WHAT THE TASK ASKS
Resume the passage about Doron Almog and the Aleh Negev village, picking up after its last sentence.
══ SELECTED TEXT ══
The former major general in the IDF reserves, Doron Almog, who is the founder and chairman of the Aleh Negev village, is proud of the project with the inmates. A military hero in army units who took part in historic operations like the Operation Entebbe airport rescue in 1976, Almog's son, Eran was born with severe autism and developmental disabilities. He named his son after his brother, Eran, who was killed in the Yom Kippur War. Eran Almog was one of the village's first residents until his untimely death at the age of 23 in 2007 and the village is named after him.

Almog believes his son had the most profound influence on his life.

"Eran, who never spoke even one word; who never called me Abba [Daddy], taught me true commitment. He inspired me to become an advocate for others like him - those pure souls who are completely dependent upon others but who lack the ability to speak up for themselves," he said.
═══
══ GIVEN DATA ══
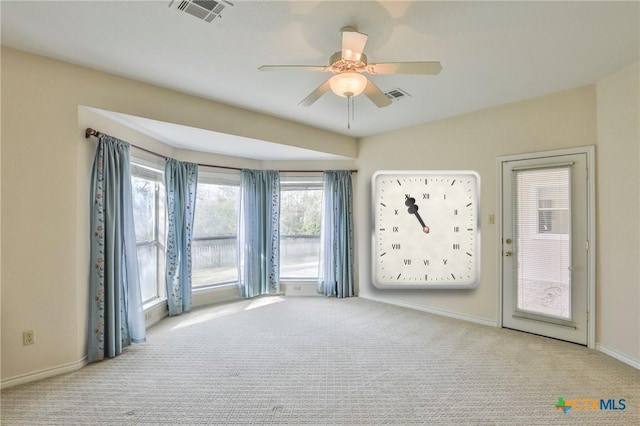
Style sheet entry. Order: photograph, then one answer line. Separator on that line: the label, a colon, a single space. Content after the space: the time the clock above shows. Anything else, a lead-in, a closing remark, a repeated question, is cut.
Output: 10:55
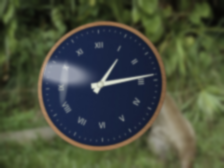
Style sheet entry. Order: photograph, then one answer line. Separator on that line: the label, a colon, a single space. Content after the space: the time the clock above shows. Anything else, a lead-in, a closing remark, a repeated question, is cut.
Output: 1:14
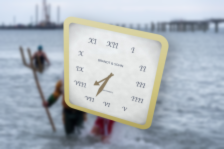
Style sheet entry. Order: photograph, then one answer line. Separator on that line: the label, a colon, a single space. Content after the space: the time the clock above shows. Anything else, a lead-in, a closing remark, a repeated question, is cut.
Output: 7:34
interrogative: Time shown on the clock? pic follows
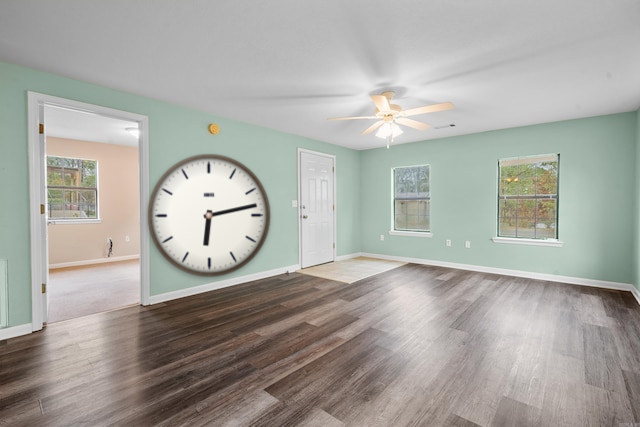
6:13
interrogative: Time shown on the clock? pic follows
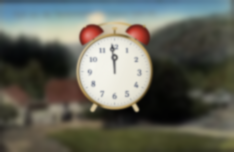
11:59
═══
EXPECTED OUTPUT
He believes that the special needs population of Israel can have a profound influence on anyone, including prisoners and can help create a better society.

"The White Collar Criminal Rehabilitation Program at ALEH Negev-Nahalat Eran, where prisoners work with severely disabled residents on a steady basis, is an outstanding example of the dramatic social influence that can be made by volunteering with the most vulnerable members of society in order to bring about tikkun olam [repairing the world], to create a society of excellence in Israel," asserted Almog.

*Names have been changed at the request of Israel Prison Service.